Похоже, политикам такой народ, каким он есть сейчас, подходит больше всего. Во всех разочаровались, никому не верят, боятся за будущее, а главная цель — выжить. Потому что теми, кто боится, кому не на что опереться, кто в полуголодном состоянии, кто постоянно думает о завтрашнем дне, манипулировать легче всего. С ними можно делать что угодно. Незаметно, но это, кажется, уже случилось. Словно ища защиты, мы киваем на оппозицию: все еще не объединяется? Но у оппозиции свои интересы. Политические. И часто за этими интересами они не видят людей. А что можем сделать мы, простые люди? И можем ли? Об этом — разговор с социальным психологом Олегом ПОКАЛЬЧУКОМ.
— Господин Покальчук, неужели энтузиазм и воодушевление покинули общество насовсем, у всех опустились руки и люди смирились с тем, что все происходящее в данный момент мы заслужили?

(Сохранённые записи данных)

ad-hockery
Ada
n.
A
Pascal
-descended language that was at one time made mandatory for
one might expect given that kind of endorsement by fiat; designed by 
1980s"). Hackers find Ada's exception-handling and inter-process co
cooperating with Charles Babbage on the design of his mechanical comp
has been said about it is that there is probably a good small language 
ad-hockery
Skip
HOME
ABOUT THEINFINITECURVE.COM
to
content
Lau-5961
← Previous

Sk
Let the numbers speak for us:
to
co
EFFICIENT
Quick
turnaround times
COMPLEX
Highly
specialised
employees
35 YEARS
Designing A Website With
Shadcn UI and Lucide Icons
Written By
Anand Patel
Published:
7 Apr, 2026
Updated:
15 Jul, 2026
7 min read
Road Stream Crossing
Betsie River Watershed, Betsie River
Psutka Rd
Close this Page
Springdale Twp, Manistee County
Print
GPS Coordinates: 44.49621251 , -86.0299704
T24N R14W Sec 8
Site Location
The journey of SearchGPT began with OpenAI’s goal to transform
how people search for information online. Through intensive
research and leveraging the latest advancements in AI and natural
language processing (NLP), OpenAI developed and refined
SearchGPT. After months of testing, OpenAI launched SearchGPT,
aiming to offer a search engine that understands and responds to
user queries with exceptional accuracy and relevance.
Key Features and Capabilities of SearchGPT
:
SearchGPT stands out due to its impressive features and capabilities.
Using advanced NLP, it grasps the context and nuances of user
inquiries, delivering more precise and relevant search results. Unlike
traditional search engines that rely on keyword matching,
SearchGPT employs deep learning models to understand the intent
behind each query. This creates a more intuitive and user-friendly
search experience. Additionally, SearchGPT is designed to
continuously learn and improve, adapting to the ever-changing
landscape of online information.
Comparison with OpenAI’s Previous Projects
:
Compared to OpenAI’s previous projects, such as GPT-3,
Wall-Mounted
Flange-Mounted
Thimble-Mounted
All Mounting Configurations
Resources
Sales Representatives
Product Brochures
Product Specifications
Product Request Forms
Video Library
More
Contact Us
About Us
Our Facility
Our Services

**Задания для выполнения:**
1 - Почему, согласно вступлению к интервью с социальным психологом, нынешний народ подходит политикам больше всего?
2 - Продолжите интервью с социальным психологом, начав с ответа на последний заданный вопрос.

**Ответы по заданиям:**
1 - Теми, кто боится, кому не на что опереться и кто постоянно думает о завтрашнем дне, манипулировать легче всего.

2 -
— Энтузиазм, или активная общественная динамика, объединенная каким-либо единственным лозунгом или патриотическим порывом, вообще принадлежит к историческому прошлому. Причина этого — распространение либеральной идеологии в современном мире, в котором, во-первых, основным стал индивидуализм, во-вторых, эта идеология напугана тенями прошлого, и, в-третьих, воцарился этический релятивизм, внедренный этой идеологией (относительность всех нравственных ценностей). Таким образом, сакрализация важных вещей, денонсирование роли церкви в воспитании и в формировании мировоззрения людей привели к тому, что массовые порывы в виде энтузиазма могут быть реализованы только в тоталитарных обществах. Видим это на примере Советского Союза, на примере Северной Кореи, Китая или стран, где господствует ислам. Отдельный человек может чувствовать порывы энтузиазма. В принципе, это особенности молодости. Энтузиазм всегда связан с какими-то иллюзиями. Если у вас нехватка объективной информации, а лидер вам ее компенсирует, рисуя вам лично ваши личные перспективы в его светлом будущем, то у вас возникает состояние подъема, определенной эйфории.
— А то, что в 40-х годах 18-летние ребята шли в УПА фактически на смерть — их еще не коснулась либеральная философия?
— То были глубоко верующие люди. Это, как правило, сельские ребята, воспитанные в лучших патриархальных традициях, с верой в сердце, с верой в Украину. Понимаете, там, где есть вера, там нет места сомнениям. В этом случае энтузиазм — ошибочное слово, потому что у них была вера, убеждение, воля к победе. А звучание слова «энтузиазм» — несколько приземленное, полусерьезное. Потому что идея, побудившая воевать солдат УПА, — это серьезно. У них был порыв.
— То, что в настоящий момент переживает украинское общество — апатия, безразличное отношение к будущему Украины — разве это нормально?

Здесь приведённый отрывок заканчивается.